HB: Não. Ela pode ser atenuada em termos de número de casos, mas essa é uma doença que veio para ficar. Ainda vamos ter de conviver com ela por algum tempo. Desde Hipócrates, a quatro mil anos de nós, melhoramos muito o diagnóstico e melhoramos muito a terapêutica, mas não o prognóstico. O número de variáveis é tão grande…. Há cerca de um mês, tive casos graves do H1N1, que chegou ao Brasil em 2009. Boa parte dos brasileiros já está imunizada contra essa doença. Deixa, portanto, de ser uma doença endêmica entre nós. Ela é tratável, mas não dá para falar em cura. Não registra mais aquele volume de casos que poderia pôr em colapso os atendimentos, mas é uma doença que veio para ficar. É tratável, só que não dá para falar em cura. Já o Covid-19 é uma situação aguda para agora e para os próximos meses. Provavelmente, vamos viver de forma dramática com essa doença até, pelo menos, o final do ano.
RPD: Quando e se Covid-19 for contido, que mundo teremos? Mais solidário? Mais xenófobo? Mais socialmente consciente? Ou com maior enfrentamento entre ricos e pobres?
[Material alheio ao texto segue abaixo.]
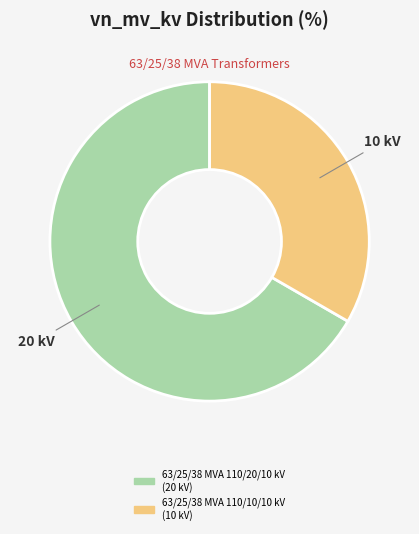

Count the number of slices in the pie.

2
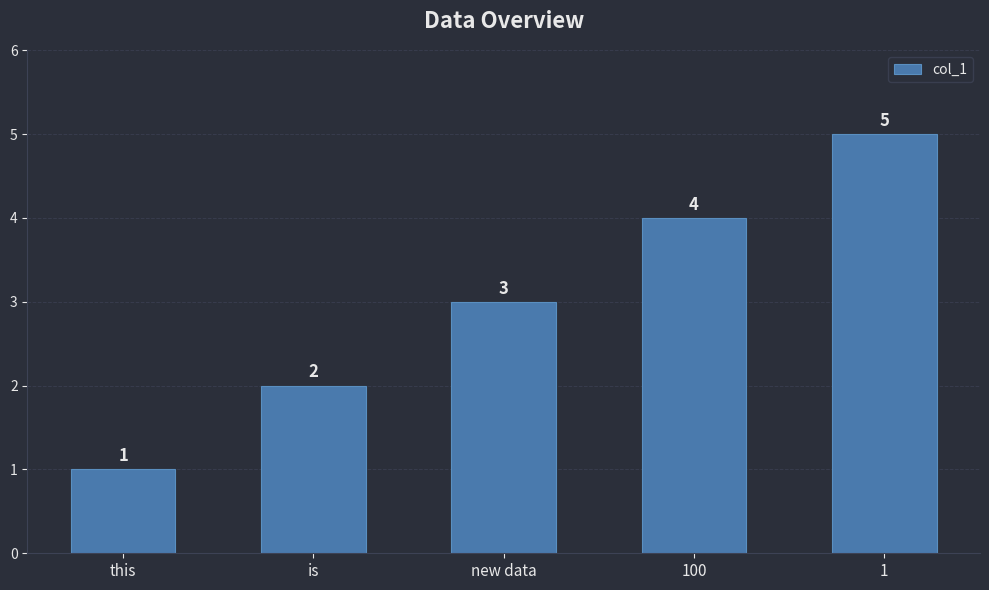

Rank the categories by value from highest to lowest.

1, 100, new data, is, this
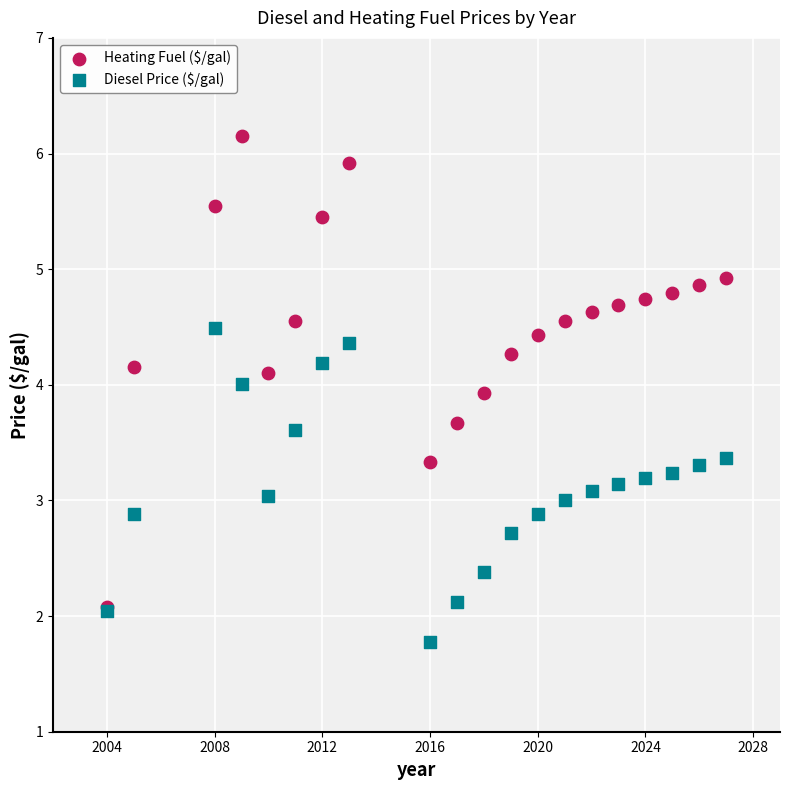

What are all the series names shown in the legend?

Heating Fuel ($/gal), Diesel Price ($/gal)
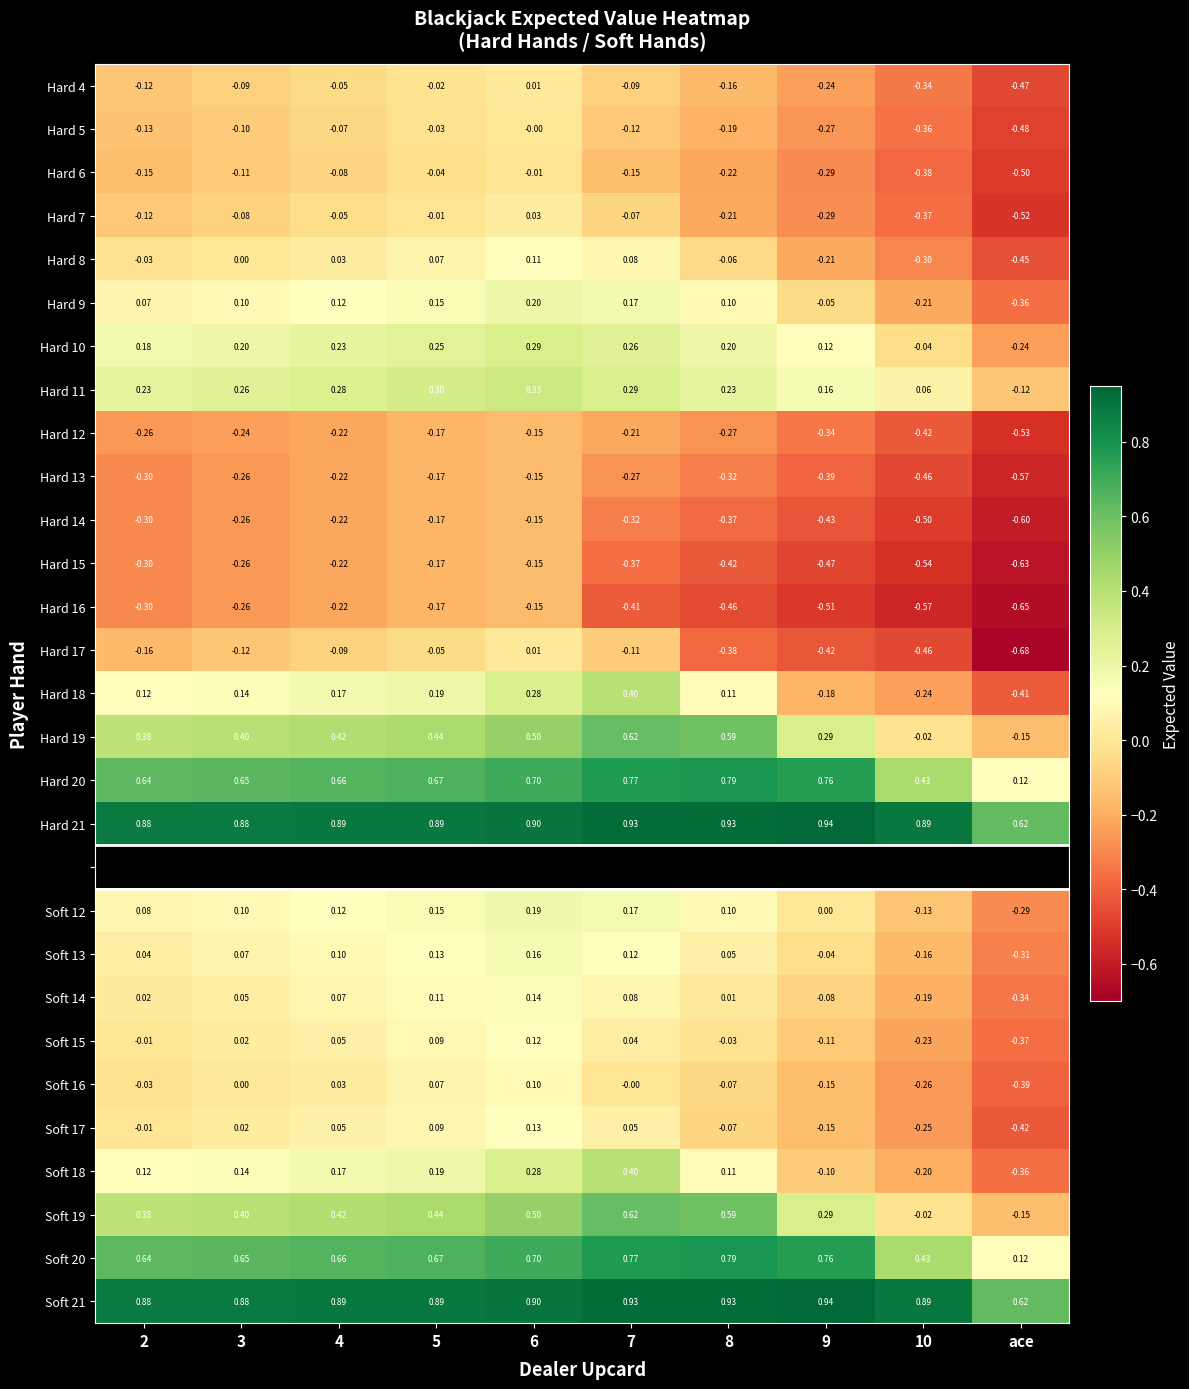

How many data points in Hard 4 are less than 0?

9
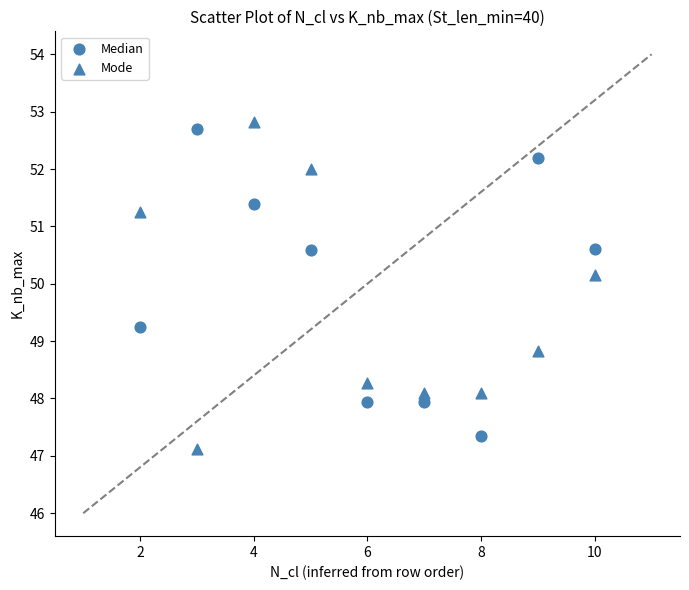

Count the number of points in this scatter plot.

18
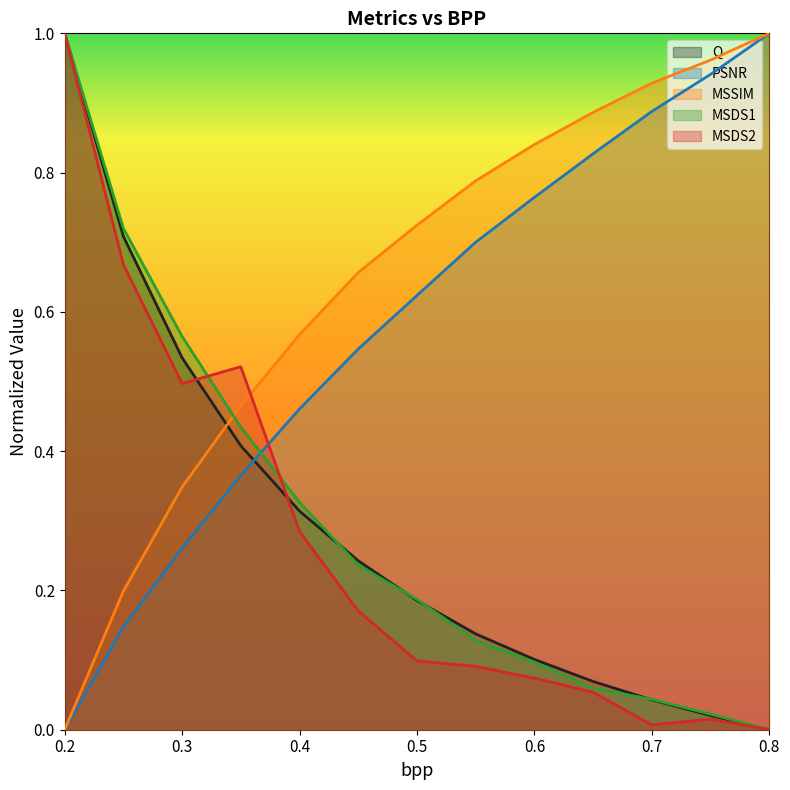

What is the value of the PSNR point at the 5th from the left?

0.5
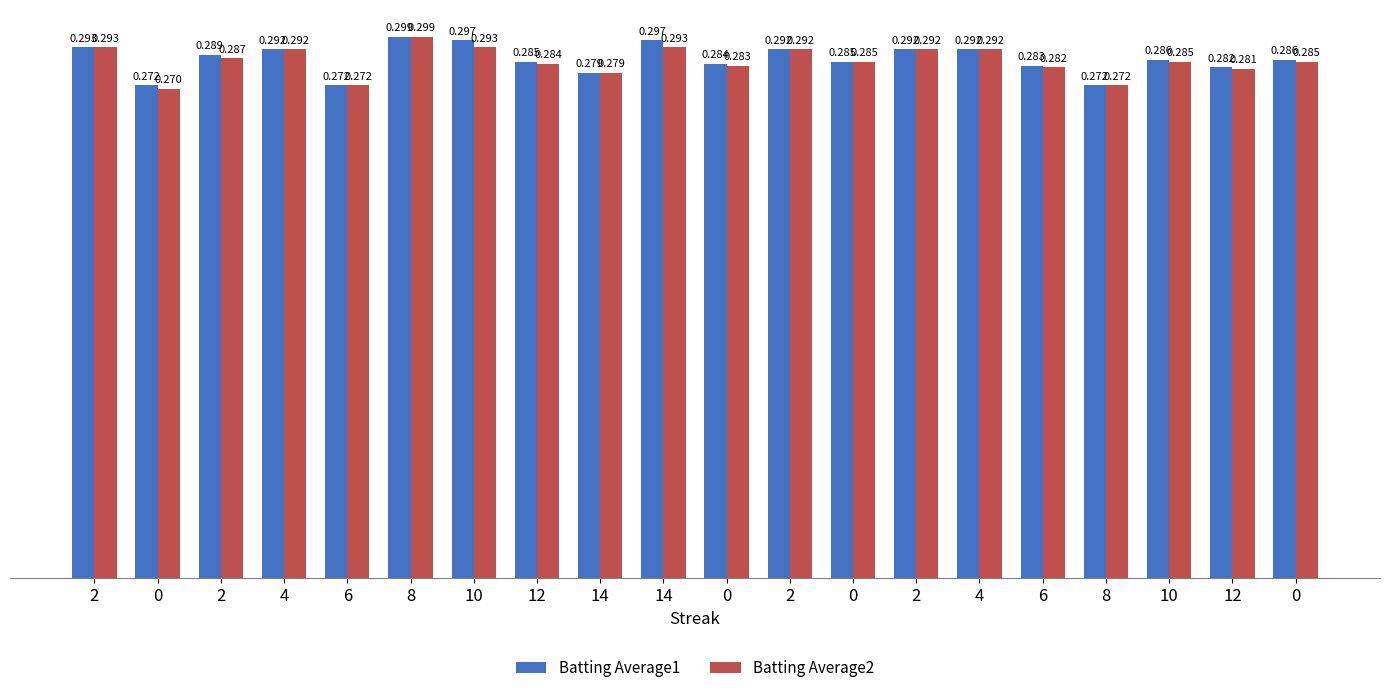

List the labels in order of Batting Average2 value, smallest first.

0, 6, 8, 14, 12, 6, 0, 12, 0, 10, 0, 2, 4, 2, 2, 4, 2, 10, 14, 8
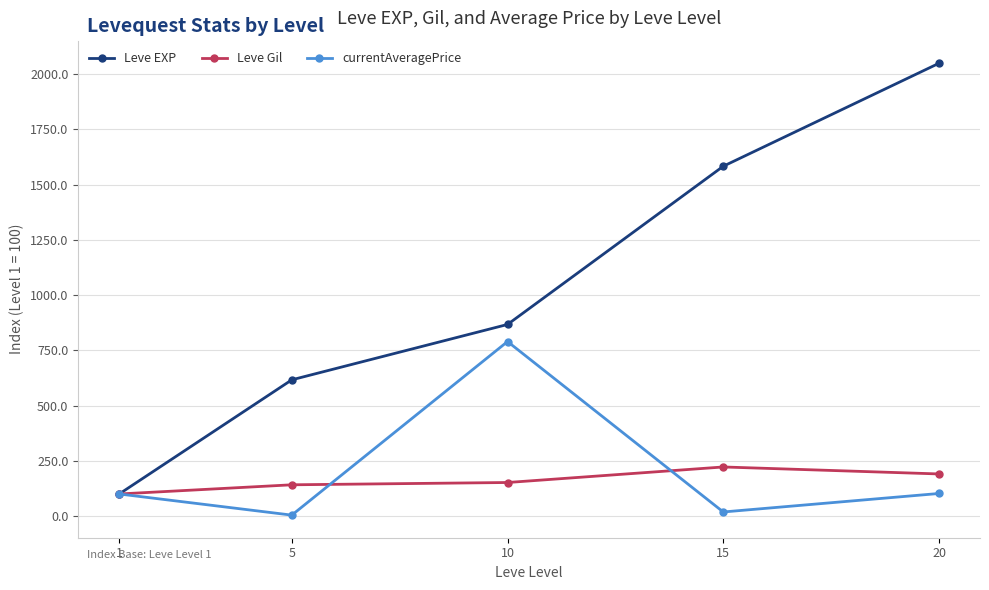

What is the total value across all series at 20?

2342.1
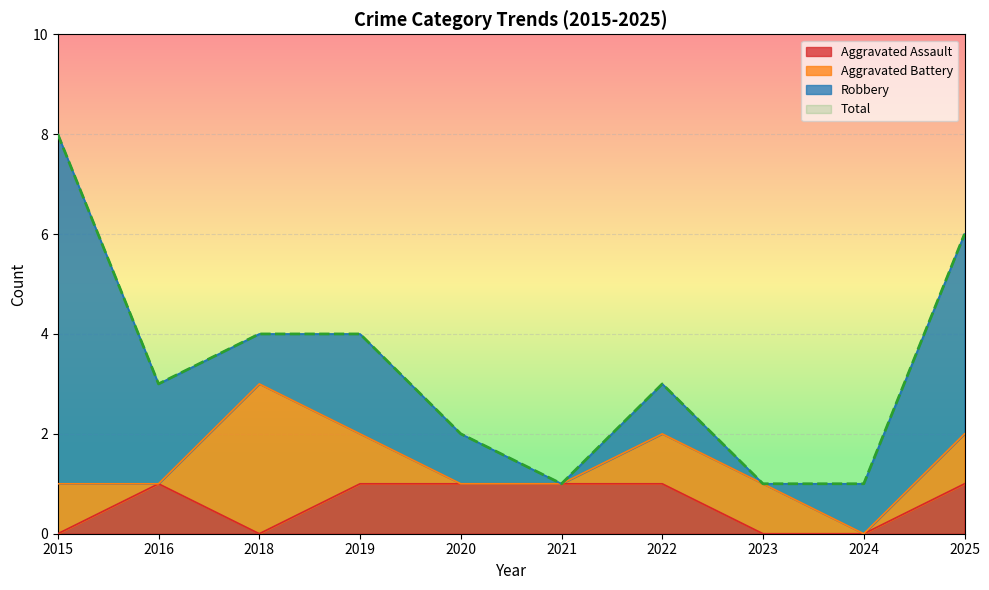

What is the difference between the second highest and second lowest values in the Total series?

5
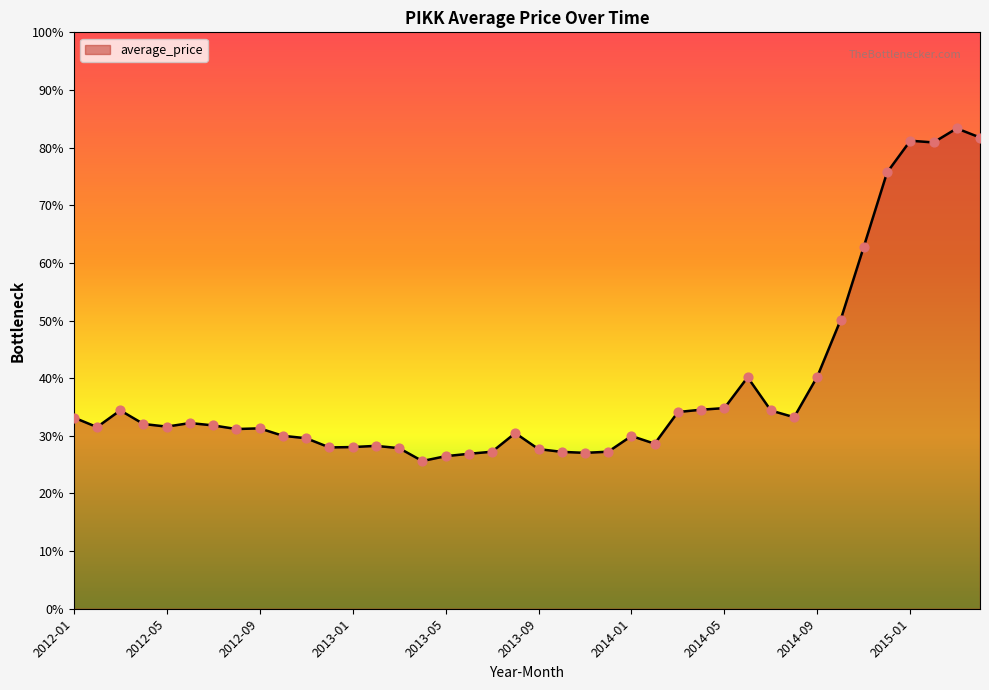

Does the chart have visible grid lines?

No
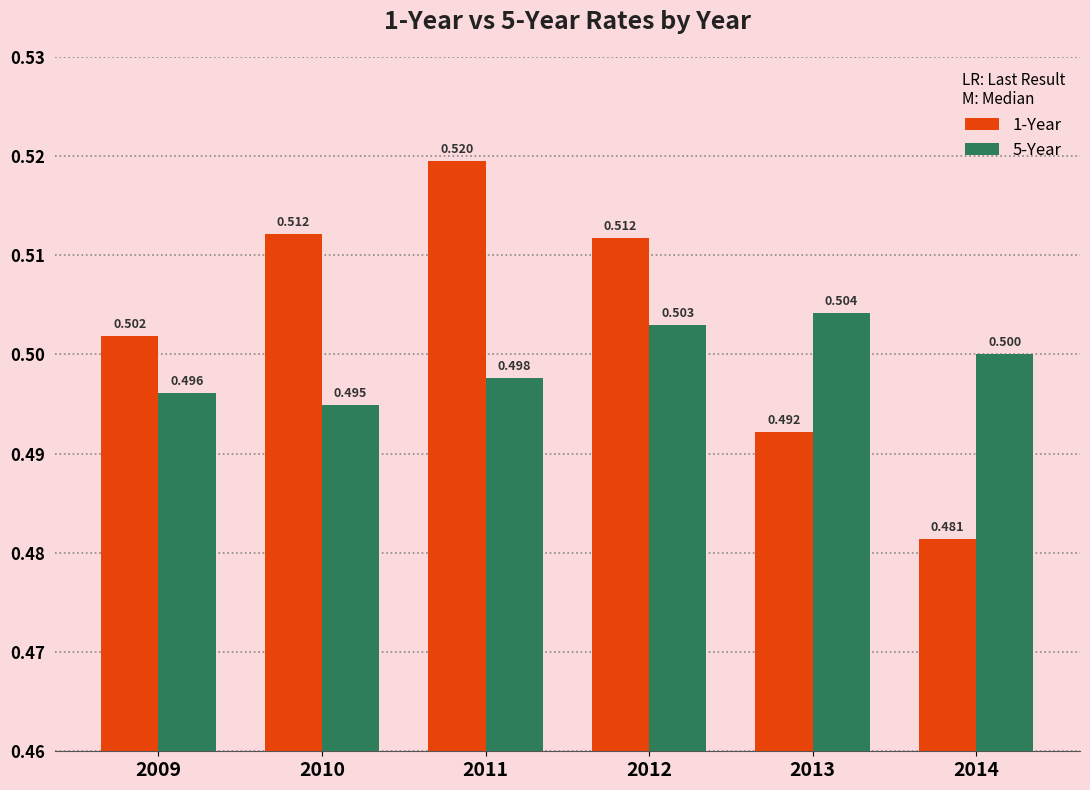

Rank the series at 2009 from highest to lowest value.

1-Year, 5-Year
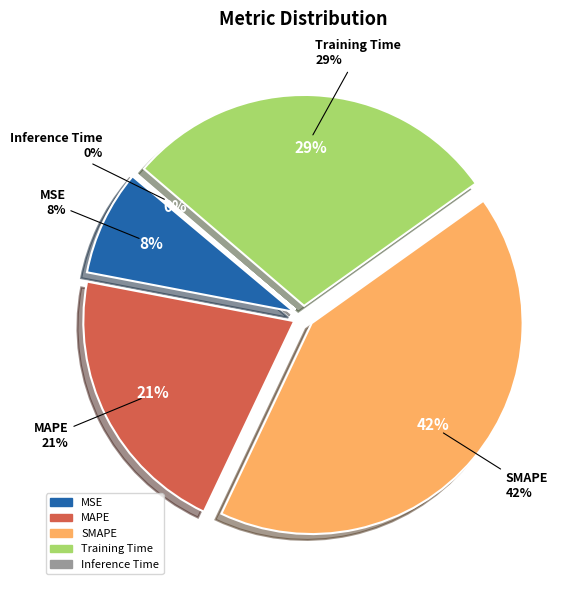

What percentage is the Training Time slice, to the nearest percent?

29%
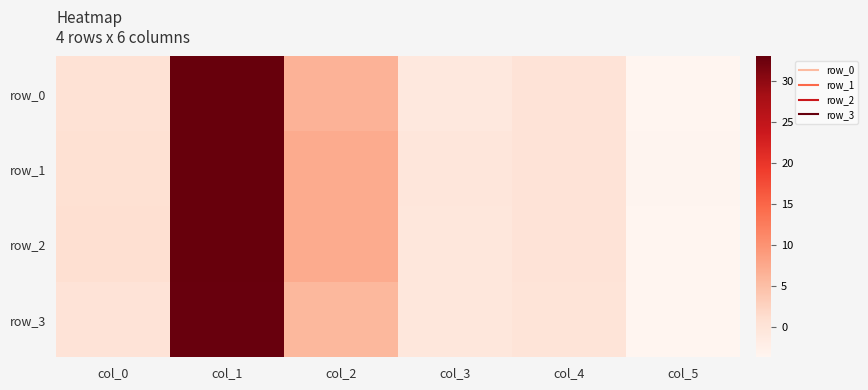

Rank the series at col_3 from highest to lowest value.

row_1, row_3, row_2, row_0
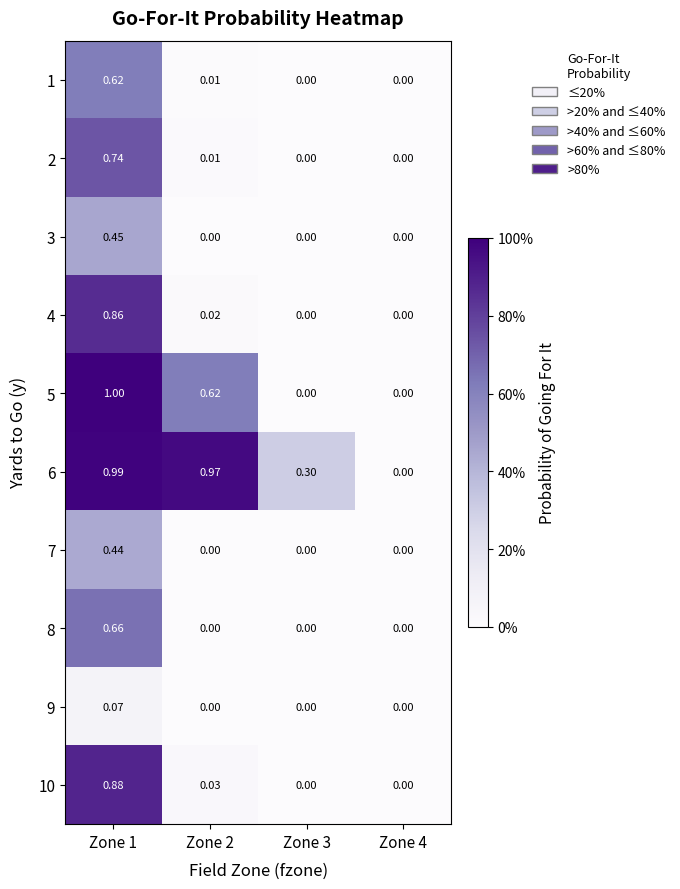

Which has a higher value, Zone 4 or Zone 1?

Zone 1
HB: Eu torço para um lado. Torço para que a humanidade ganhe em termos de solidariedade, mas a possibilidade da barbárie existe. Essa é uma preocupação nos momentos de muita escassez de recursos e em que as pessoas tentam se salvar sozinhas. Essa é uma doença diante da qual nós podemos lavar as mãos, manter o distanciamento de um metro e meio um do outro e pronto, o resto são ações coletivas. Ninguém se salva sozinho dessa epidemia. Para se salvar, vai ser necessário alta dose de solidariedade. A gente vê prevalecer, em vários estratos sociais, essa coisa de “quem morrer, morreu, quem se salvar se salvou, esse é o curso natural da vida”. Mas a experiência coletiva de falta de solidariedade pode ser um fator de agravamento das possibilidades de barbárie no futuro. E aí os ressentimentos, a falta de compromisso dentro da sociedade podem levar a uma condição de mundo em que eu não gostaria de viver.
Que a experiência trágica dessa epidemia, no mundo, nos conduza à construção de um mundo mais solidário, mais fraterno, onde o sofrimento das pessoas não seja a distância. Que nós tenhamos um compromisso social e político de atender a todos. Espero que façamos disso um mundo melhor.